▶ _Task objective_: Each line of the records that holds "Shigeru" should be shown in full.

● ● ● ● ●

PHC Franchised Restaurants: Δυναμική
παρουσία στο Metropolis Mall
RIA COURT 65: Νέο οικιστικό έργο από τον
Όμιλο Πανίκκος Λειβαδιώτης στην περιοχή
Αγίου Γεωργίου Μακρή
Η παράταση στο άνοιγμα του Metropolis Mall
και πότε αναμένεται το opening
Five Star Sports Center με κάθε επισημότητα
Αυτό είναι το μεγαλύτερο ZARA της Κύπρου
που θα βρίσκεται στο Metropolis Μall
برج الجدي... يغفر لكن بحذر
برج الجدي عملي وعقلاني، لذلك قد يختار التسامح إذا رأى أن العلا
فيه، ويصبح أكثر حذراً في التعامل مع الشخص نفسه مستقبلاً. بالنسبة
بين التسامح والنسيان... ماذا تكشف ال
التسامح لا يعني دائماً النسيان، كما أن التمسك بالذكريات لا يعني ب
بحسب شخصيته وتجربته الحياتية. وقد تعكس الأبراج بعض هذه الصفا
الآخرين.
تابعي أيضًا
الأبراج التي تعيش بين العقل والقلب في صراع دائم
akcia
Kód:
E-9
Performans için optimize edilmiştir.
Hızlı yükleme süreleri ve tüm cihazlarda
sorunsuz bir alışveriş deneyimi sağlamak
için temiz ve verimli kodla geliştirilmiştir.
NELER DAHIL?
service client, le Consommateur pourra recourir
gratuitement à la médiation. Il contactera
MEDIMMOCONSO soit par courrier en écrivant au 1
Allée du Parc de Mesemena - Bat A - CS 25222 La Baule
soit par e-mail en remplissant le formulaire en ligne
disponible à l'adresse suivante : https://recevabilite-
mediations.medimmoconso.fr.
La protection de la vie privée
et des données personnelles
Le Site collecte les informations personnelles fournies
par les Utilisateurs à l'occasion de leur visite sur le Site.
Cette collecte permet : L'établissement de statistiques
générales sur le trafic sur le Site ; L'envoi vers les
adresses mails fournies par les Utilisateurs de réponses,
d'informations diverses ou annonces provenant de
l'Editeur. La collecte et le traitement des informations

● ● ● ● ●

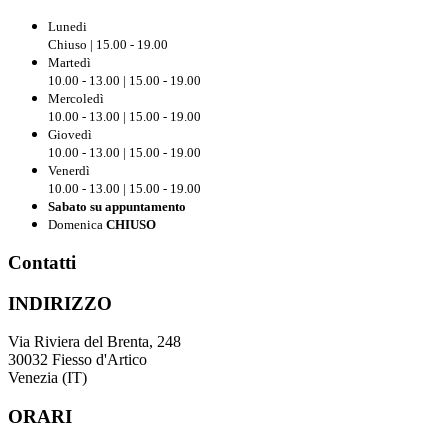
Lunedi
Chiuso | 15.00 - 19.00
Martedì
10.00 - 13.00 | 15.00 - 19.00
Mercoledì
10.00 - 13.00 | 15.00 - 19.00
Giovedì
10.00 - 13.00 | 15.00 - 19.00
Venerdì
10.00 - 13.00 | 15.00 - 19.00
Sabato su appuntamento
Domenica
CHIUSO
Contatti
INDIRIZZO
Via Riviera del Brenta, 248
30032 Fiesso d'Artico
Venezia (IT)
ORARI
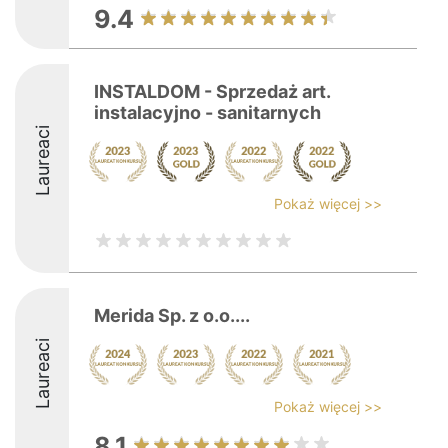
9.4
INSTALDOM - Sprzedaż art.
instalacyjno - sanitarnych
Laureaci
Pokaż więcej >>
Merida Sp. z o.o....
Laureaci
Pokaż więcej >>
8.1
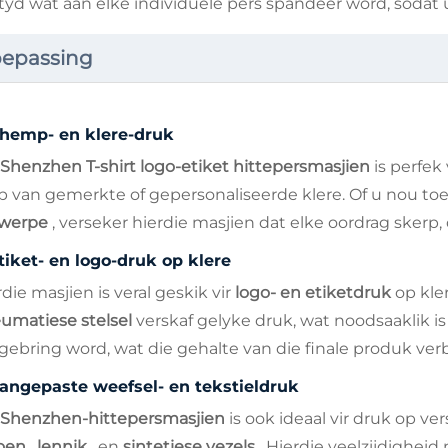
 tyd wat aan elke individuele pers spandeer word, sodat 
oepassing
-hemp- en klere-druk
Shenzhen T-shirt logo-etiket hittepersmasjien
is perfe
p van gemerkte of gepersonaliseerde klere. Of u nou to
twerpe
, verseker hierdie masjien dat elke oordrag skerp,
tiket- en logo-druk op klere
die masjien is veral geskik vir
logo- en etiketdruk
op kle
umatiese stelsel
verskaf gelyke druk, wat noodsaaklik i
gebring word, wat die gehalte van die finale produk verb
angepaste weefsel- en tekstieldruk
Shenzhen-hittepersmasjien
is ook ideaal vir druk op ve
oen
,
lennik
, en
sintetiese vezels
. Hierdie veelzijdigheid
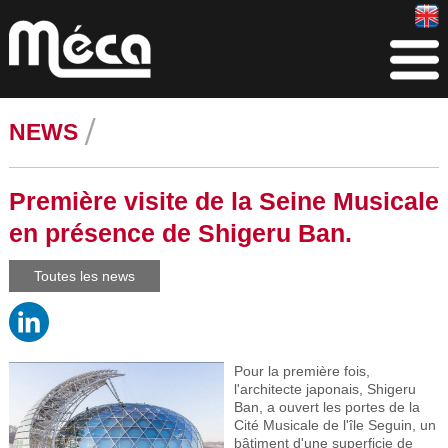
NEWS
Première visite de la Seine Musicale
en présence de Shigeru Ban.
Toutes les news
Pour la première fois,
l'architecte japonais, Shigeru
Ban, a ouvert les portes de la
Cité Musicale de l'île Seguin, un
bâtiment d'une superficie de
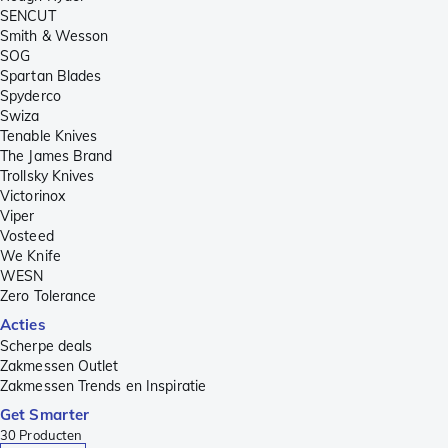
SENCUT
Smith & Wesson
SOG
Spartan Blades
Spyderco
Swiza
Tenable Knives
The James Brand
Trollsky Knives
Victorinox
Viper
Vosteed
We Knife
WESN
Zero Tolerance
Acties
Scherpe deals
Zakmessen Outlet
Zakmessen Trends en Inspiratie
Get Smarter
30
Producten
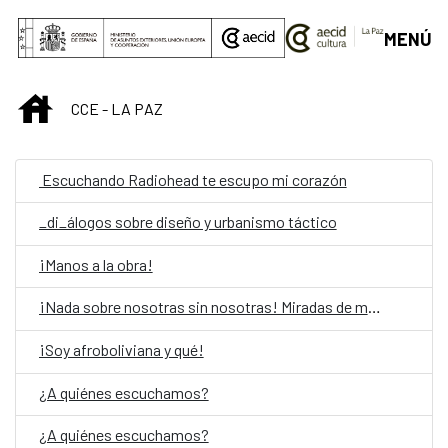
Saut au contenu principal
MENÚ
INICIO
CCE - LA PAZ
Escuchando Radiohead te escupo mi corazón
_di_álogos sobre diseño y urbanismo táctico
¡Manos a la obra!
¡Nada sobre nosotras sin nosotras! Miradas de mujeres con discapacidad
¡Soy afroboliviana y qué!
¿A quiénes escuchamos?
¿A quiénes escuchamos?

● ● ● ● ●

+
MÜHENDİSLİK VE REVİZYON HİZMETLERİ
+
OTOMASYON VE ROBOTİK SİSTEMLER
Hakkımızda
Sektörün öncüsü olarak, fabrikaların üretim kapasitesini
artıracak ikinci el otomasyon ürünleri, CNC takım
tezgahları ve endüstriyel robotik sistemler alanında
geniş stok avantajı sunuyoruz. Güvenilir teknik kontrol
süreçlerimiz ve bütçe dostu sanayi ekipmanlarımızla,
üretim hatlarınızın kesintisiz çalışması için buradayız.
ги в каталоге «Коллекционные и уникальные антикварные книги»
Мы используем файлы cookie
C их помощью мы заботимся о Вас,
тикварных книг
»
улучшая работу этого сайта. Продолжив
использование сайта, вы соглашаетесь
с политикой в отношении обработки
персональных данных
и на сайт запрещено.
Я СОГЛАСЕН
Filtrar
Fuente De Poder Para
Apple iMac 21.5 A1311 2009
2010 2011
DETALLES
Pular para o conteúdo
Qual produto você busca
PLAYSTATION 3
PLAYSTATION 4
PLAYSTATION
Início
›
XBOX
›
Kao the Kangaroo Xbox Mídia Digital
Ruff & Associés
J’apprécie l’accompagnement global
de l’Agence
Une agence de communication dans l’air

● ● ● ● ●

▶ _Solution for this task_:
en présence de Shigeru Ban.
l'architecte japonais, Shigeru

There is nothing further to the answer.